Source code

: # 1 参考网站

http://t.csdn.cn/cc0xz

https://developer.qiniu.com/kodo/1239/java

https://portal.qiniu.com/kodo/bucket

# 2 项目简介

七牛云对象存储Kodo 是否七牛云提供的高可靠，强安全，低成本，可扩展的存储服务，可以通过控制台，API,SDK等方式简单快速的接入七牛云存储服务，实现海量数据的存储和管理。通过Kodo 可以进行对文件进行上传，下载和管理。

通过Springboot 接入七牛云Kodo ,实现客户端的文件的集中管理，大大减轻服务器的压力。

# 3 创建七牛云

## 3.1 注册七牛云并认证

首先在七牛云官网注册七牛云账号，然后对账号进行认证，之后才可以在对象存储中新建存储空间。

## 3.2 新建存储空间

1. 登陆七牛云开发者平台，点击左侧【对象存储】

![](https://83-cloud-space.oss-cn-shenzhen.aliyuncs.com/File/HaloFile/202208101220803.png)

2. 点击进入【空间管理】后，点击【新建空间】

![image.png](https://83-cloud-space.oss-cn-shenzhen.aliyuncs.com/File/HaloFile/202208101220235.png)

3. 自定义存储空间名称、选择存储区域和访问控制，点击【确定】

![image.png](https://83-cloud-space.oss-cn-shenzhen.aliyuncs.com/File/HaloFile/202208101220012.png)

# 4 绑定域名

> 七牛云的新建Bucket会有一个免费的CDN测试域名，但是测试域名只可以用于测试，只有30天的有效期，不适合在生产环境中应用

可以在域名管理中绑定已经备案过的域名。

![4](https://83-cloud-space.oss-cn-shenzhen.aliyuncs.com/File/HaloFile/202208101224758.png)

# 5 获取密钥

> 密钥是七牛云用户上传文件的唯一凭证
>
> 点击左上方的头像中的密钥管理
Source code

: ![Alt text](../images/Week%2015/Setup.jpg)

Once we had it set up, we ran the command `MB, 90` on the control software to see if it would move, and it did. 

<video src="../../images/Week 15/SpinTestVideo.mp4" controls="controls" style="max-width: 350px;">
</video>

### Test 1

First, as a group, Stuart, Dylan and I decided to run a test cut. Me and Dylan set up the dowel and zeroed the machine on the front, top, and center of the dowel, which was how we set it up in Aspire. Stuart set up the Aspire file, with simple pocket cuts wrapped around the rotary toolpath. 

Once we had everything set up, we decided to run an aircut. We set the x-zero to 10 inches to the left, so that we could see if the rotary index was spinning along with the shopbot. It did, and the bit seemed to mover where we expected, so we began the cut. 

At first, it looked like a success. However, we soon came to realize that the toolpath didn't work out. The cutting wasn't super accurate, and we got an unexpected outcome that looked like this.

————————

Every line above from the line with "https://developer.qiniu.com/kodo/1239/java" to the line with "## 3.2 新建存储空间" is wanted, ends included; write them out exactly and add no other line.

Task answer:
https://developer.qiniu.com/kodo/1239/java

https://portal.qiniu.com/kodo/bucket

# 2 项目简介

七牛云对象存储Kodo 是否七牛云提供的高可靠，强安全，低成本，可扩展的存储服务，可以通过控制台，API,SDK等方式简单快速的接入七牛云存储服务，实现海量数据的存储和管理。通过Kodo 可以进行对文件进行上传，下载和管理。

通过Springboot 接入七牛云Kodo ,实现客户端的文件的集中管理，大大减轻服务器的压力。

# 3 创建七牛云

## 3.1 注册七牛云并认证

首先在七牛云官网注册七牛云账号，然后对账号进行认证，之后才可以在对象存储中新建存储空间。

## 3.2 新建存储空间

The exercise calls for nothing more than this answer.